AB 50417
Calmy-Rey Micheline · Bundesrat · Genf · 2004-03-09
Wortprotokoll
La première question posée par Monsieur Rennwald a trait au parallélisme. Ce qu'il appelle "l'obstination de la Suisse" n'est en fait que la volonté de la Suisse d'obtenir une contrepartie. Il faut savoir que l'Union européenne était demandeuse concernant l'accord sur la fiscalité de l'épargne, qu'elle est toujours très attentive à vouloir concrétiser cet accord - et cela dans un délai relativement rapproché, puisqu'il s'agit du 1er janvier 2005 - et que la Suisse, en contrepartie, essaie, comme c'est normal dans une négociation internationale, d'obtenir quelque chose. Je ne crains pas que cela agace l'Union européenne dans la mesure où ça fait partie du jeu des négociations internationales.

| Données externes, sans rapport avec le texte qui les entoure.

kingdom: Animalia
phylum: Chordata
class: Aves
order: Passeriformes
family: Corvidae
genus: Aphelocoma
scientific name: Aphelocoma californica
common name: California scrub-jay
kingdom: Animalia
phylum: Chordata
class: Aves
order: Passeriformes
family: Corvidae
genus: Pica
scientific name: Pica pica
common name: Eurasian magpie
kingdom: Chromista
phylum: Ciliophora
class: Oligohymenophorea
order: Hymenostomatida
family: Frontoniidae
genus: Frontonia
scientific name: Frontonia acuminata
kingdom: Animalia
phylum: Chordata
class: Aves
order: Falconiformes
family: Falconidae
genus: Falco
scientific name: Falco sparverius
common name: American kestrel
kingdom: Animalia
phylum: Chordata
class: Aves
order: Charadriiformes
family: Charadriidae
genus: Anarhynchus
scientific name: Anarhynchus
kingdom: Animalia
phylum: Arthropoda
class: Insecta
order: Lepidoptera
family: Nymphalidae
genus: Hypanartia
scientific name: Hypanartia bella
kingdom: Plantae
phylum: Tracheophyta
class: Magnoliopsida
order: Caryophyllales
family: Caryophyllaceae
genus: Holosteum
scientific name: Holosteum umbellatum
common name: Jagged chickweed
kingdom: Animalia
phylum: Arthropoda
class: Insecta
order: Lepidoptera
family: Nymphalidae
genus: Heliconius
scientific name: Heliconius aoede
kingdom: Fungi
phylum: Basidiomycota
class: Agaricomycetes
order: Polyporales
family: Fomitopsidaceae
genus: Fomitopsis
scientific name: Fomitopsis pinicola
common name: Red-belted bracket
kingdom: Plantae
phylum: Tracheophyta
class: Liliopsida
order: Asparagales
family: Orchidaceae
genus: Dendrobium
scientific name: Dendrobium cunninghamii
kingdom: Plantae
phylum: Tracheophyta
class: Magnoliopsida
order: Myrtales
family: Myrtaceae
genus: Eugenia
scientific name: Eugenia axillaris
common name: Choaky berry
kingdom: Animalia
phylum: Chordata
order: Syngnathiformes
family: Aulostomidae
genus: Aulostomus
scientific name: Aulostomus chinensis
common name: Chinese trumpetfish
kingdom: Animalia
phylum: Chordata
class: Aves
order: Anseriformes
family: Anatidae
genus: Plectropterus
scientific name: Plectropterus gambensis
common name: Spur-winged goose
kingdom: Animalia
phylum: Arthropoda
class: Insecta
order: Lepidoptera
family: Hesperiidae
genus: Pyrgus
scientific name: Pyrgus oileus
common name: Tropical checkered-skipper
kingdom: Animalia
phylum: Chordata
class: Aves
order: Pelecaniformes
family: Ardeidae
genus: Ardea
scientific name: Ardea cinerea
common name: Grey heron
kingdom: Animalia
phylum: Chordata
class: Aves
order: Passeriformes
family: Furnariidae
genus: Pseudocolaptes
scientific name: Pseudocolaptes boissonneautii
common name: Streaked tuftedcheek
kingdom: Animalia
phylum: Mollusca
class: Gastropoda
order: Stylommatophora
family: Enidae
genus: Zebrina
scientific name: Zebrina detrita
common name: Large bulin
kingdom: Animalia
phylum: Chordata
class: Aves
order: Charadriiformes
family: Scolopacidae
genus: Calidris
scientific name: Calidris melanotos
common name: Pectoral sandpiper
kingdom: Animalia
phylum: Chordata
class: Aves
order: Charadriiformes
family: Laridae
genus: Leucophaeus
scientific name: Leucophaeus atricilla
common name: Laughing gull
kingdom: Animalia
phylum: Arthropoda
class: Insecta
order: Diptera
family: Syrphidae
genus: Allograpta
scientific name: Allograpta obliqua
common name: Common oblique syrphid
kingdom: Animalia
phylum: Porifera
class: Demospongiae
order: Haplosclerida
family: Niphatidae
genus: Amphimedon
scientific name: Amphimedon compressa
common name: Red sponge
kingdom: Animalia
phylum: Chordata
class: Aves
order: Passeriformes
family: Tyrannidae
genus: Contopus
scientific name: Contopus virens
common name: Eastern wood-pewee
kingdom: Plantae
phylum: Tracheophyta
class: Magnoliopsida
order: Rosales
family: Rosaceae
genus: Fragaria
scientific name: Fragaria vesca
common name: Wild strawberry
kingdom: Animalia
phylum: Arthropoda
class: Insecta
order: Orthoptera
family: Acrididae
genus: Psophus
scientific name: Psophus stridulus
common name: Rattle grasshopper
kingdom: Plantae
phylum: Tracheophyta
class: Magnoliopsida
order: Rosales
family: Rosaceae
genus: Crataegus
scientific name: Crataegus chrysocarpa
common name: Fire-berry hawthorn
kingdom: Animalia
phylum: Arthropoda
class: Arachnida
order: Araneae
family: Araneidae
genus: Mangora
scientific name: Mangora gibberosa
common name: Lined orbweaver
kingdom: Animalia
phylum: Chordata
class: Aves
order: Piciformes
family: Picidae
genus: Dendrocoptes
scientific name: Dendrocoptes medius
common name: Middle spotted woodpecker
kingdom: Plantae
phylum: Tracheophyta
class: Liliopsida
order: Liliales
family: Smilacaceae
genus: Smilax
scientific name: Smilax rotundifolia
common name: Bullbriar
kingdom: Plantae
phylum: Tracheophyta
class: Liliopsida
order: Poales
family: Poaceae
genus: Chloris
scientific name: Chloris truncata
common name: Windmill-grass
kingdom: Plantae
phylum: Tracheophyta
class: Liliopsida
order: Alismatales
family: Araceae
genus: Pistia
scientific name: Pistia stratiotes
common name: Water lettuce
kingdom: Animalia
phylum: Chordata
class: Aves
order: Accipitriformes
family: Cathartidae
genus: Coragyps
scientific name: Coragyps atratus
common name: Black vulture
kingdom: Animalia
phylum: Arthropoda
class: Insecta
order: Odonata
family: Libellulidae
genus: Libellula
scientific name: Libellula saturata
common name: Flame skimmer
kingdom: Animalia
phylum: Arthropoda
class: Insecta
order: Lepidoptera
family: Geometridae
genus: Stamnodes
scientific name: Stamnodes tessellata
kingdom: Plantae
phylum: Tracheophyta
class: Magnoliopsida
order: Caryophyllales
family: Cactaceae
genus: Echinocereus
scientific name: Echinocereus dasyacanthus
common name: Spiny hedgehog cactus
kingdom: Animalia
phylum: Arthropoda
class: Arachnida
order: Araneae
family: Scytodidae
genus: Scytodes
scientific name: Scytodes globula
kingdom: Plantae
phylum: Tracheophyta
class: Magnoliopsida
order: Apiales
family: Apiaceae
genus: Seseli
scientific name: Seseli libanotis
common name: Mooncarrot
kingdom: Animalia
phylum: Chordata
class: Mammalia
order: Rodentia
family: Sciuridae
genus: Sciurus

La deuxième question a trait au rapport sur les avantages et les inconvénients d'une éventuelle adhésion à l'Union européenne, rapport que le Conseil fédéral a promis et auquel il a d'ores et déjà commencé à réfléchir. Comment entendons-nous associer le Parlement? Je ne peux pas vous dire encore aujourd'hui quelles seront les modalités de cette collaboration, mais ce que je peux vous dire, c'est que le moment venu, bien évidemment, le Parlement sera associé à cette discussion.
Troisième question: aurait-on pu éviter par une adhésion à l'Union européenne le désagréable événement qui s'est passé il y a à peu près une quinzaine de jours concernant la question des réexportations? Je dois dire que cette question était réglée par l'Accord de libre-échange et que la décision de l'Union européenne, d'après la Suisse, viole l'Accord de libre-échange.